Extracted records
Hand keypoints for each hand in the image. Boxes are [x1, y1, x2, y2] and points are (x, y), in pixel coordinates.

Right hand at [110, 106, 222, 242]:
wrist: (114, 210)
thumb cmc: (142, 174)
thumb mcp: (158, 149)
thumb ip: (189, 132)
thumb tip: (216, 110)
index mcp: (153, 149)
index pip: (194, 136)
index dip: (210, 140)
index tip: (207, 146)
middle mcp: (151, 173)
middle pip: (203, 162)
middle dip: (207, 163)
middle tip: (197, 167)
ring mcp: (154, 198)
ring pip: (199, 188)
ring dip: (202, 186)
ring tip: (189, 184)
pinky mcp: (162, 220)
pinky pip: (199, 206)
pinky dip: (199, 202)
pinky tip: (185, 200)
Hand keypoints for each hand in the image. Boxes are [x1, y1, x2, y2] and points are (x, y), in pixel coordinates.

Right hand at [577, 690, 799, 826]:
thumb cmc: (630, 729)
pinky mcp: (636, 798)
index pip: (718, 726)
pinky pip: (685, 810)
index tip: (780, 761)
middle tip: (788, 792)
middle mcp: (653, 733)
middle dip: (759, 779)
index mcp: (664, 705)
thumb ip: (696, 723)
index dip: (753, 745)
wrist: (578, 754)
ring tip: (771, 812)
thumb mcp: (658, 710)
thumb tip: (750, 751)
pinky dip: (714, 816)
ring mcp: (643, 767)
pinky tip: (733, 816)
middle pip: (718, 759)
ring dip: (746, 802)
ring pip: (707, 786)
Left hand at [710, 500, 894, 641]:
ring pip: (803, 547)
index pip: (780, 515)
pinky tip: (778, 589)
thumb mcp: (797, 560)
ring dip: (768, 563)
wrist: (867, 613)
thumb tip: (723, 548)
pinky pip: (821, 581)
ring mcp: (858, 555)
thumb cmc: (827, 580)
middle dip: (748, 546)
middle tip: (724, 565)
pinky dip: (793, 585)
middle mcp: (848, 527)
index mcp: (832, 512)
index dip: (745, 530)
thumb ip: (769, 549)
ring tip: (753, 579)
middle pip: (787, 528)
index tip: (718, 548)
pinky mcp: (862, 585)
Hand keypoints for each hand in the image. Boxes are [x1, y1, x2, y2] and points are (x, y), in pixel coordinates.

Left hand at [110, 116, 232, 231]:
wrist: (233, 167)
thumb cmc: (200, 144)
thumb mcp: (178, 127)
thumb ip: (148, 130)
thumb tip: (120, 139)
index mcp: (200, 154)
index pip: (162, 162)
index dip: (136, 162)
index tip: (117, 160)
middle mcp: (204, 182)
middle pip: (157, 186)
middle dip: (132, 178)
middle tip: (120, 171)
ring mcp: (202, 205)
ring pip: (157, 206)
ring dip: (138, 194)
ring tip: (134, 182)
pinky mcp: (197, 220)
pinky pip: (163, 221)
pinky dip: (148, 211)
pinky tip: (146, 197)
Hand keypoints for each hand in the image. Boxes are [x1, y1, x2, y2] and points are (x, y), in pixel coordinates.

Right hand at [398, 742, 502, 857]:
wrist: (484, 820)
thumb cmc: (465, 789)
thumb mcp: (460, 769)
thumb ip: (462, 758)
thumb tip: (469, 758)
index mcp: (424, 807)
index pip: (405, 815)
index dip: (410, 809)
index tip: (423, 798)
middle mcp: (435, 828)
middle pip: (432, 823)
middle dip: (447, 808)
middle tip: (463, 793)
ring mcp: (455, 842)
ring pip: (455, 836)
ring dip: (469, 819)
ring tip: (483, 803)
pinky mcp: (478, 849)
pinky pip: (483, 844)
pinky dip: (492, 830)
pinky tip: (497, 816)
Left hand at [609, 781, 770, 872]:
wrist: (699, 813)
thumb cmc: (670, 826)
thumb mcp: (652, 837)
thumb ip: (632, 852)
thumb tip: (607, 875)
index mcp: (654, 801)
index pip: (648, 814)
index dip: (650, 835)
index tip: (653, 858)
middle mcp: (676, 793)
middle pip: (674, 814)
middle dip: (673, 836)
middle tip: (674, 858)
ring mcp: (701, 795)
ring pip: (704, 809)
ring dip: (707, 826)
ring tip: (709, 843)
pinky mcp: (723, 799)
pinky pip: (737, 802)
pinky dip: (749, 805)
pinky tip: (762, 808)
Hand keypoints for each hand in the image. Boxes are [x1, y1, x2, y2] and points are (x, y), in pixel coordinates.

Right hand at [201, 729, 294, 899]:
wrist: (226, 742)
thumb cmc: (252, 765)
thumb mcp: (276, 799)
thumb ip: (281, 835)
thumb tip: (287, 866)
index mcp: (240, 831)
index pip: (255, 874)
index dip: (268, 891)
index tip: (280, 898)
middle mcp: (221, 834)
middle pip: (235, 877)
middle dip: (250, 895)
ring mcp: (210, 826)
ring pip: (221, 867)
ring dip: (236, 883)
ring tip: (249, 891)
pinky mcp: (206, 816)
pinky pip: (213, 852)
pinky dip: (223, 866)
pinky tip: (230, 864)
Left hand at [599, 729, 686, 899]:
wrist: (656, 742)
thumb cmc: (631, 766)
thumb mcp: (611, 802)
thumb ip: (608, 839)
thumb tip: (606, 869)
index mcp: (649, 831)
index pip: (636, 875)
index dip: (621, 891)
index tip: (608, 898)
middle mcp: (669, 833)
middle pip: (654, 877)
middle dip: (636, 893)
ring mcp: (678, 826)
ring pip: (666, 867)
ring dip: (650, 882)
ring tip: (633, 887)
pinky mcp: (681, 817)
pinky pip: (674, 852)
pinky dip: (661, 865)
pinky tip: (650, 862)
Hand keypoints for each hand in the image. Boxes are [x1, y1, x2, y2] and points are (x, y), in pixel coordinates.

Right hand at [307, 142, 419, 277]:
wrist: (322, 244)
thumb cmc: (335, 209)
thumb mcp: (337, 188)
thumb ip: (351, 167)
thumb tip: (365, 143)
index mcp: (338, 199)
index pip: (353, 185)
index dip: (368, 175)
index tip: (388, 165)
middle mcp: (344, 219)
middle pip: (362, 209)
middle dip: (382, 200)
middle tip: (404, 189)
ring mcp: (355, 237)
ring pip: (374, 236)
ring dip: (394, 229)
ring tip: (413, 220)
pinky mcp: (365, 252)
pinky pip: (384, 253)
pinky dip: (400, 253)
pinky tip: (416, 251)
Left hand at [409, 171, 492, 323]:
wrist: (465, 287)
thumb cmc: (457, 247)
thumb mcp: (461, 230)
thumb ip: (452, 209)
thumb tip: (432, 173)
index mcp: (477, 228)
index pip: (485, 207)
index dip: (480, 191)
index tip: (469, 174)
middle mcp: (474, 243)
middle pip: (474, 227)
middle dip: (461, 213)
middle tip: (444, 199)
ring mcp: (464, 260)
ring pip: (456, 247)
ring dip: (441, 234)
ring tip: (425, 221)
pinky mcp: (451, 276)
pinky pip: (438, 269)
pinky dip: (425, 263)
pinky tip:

## Your instructions
Of all the entries above, output exactly the lines between the one holding "ring pip: (157, 206)" and the one holding "ring tip: (249, 891)", inclusive.

## Result of this exercise
ring pip: (157, 206)
ring dip: (138, 194)
ring tip: (134, 182)
pinky mcp: (197, 220)
pinky pip: (163, 221)
pinky dip: (148, 211)
pinky tip: (146, 197)
Hand keypoints for each hand in the image. Boxes are [x1, y1, x2, y2] and points are (x, y), in pixel coordinates.

Right hand at [398, 742, 502, 857]:
wrist: (484, 820)
thumb cmc: (465, 789)
thumb mcp: (460, 769)
thumb ip: (462, 758)
thumb tip: (469, 758)
index mcp: (424, 807)
index pip: (405, 815)
index dip: (410, 809)
index tip: (423, 798)
middle mcp: (435, 828)
middle pip: (432, 823)
middle dip: (447, 808)
middle tip: (463, 793)
ring mcp: (455, 842)
ring pip: (455, 836)
ring dip: (469, 819)
ring tip: (483, 803)
pinky mcp: (478, 849)
pinky pip: (483, 844)
pinky dip: (492, 830)
pinky tip: (497, 816)
Left hand at [609, 781, 770, 872]:
wrist: (699, 813)
thumb cmc: (670, 826)
thumb mcp: (652, 837)
thumb ip: (632, 852)
thumb tip: (607, 875)
index mcp: (654, 801)
index pip: (648, 814)
index dip: (650, 835)
index tip: (653, 858)
middle mcp: (676, 793)
middle pip: (674, 814)
middle dip: (673, 836)
middle tip: (674, 858)
ring mcp: (701, 795)
ring pip: (704, 809)
ring dip: (707, 826)
ring tip: (709, 843)
pinky mcp: (723, 799)
pinky pip: (737, 802)
pinky dip: (749, 805)
pinky tip: (762, 808)
Hand keypoints for each hand in the image. Boxes are [x1, y1, x2, y2] and points are (x, y), in pixel coordinates.

Right hand at [201, 729, 294, 899]:
wrist: (226, 742)
thumb cmc: (252, 765)
thumb mcp: (276, 799)
thumb ip: (281, 835)
thumb tip: (287, 866)
index mcp: (240, 831)
index pip: (255, 874)
index dip: (268, 891)
index tip: (280, 898)
middle mcp: (221, 834)
middle pip: (235, 877)
middle dip: (250, 895)
ring mcp: (210, 826)
ring pip: (221, 867)
ring dip: (236, 883)
ring tip: (249, 891)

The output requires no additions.